## Tarea a realizar:
¿Puedes reunir todas las líneas de los datos que siguen que contengan la cadena "palette"? Se distinguen mayúsculas y minúsculas.

## Datos de origen:
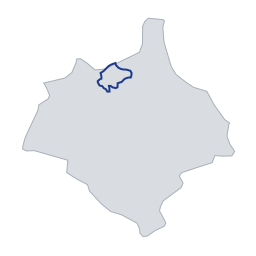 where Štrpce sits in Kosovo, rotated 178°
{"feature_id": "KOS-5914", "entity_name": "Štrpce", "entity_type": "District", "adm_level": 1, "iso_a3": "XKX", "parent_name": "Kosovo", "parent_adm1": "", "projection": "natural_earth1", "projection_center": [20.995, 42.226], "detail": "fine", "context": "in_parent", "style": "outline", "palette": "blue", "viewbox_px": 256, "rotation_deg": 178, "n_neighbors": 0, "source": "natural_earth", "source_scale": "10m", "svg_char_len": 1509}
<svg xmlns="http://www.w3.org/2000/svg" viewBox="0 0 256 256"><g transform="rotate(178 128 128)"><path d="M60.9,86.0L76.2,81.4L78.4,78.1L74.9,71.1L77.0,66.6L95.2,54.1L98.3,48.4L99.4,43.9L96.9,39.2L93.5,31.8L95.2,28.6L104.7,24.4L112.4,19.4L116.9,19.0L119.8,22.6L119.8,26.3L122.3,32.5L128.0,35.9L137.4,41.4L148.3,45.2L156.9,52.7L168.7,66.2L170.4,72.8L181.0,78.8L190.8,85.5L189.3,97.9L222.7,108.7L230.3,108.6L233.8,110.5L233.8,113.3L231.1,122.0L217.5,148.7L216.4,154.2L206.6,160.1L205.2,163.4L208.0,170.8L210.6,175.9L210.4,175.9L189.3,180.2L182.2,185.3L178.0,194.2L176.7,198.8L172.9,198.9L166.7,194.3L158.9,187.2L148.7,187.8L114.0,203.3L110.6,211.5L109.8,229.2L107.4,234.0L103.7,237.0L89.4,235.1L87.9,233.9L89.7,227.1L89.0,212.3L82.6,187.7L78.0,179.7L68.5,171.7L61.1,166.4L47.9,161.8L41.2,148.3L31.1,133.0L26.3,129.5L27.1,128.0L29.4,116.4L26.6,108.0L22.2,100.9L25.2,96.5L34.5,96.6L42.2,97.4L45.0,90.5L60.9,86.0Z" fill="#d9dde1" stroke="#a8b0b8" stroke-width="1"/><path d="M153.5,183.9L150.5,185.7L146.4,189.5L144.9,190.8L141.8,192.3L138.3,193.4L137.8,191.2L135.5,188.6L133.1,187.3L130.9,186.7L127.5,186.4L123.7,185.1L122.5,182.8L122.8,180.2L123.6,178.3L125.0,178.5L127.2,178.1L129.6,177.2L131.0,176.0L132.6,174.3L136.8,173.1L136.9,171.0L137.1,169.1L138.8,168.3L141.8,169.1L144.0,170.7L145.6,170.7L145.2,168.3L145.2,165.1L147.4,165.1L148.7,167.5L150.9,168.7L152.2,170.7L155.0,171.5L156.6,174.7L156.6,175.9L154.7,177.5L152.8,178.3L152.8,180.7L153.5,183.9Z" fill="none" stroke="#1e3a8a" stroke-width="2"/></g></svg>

* * *

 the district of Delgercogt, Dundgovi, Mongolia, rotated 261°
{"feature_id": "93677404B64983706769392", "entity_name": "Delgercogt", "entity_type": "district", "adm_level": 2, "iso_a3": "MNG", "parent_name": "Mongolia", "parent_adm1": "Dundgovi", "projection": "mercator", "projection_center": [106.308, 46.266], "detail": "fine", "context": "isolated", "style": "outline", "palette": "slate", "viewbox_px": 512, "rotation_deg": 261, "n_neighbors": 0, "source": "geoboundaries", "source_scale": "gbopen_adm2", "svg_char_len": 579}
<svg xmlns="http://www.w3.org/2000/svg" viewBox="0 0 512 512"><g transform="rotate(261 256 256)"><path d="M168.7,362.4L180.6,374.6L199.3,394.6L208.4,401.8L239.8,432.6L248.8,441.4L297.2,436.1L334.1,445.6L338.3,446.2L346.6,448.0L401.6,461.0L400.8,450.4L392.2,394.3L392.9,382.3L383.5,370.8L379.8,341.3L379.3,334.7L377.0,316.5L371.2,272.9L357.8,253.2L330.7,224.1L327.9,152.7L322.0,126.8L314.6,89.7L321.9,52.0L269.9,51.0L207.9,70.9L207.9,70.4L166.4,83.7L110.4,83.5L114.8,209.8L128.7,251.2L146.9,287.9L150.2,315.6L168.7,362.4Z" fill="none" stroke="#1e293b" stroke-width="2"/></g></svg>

## Respuesta:
{"feature_id": "KOS-5914", "entity_name": "Štrpce", "entity_type": "District", "adm_level": 1, "iso_a3": "XKX", "parent_name": "Kosovo", "parent_adm1": "", "projection": "natural_earth1", "projection_center": [20.995, 42.226], "detail": "fine", "context": "in_parent", "style": "outline", "palette": "blue", "viewbox_px": 256, "rotation_deg": 178, "n_neighbors": 0, "source": "natural_earth", "source_scale": "10m", "svg_char_len": 1509}
{"feature_id": "93677404B64983706769392", "entity_name": "Delgercogt", "entity_type": "district", "adm_level": 2, "iso_a3": "MNG", "parent_name": "Mongolia", "parent_adm1": "Dundgovi", "projection": "mercator", "projection_center": [106.308, 46.266], "detail": "fine", "context": "isolated", "style": "outline", "palette": "slate", "viewbox_px": 512, "rotation_deg": 261, "n_neighbors": 0, "source": "geoboundaries", "source_scale": "gbopen_adm2", "svg_char_len": 579}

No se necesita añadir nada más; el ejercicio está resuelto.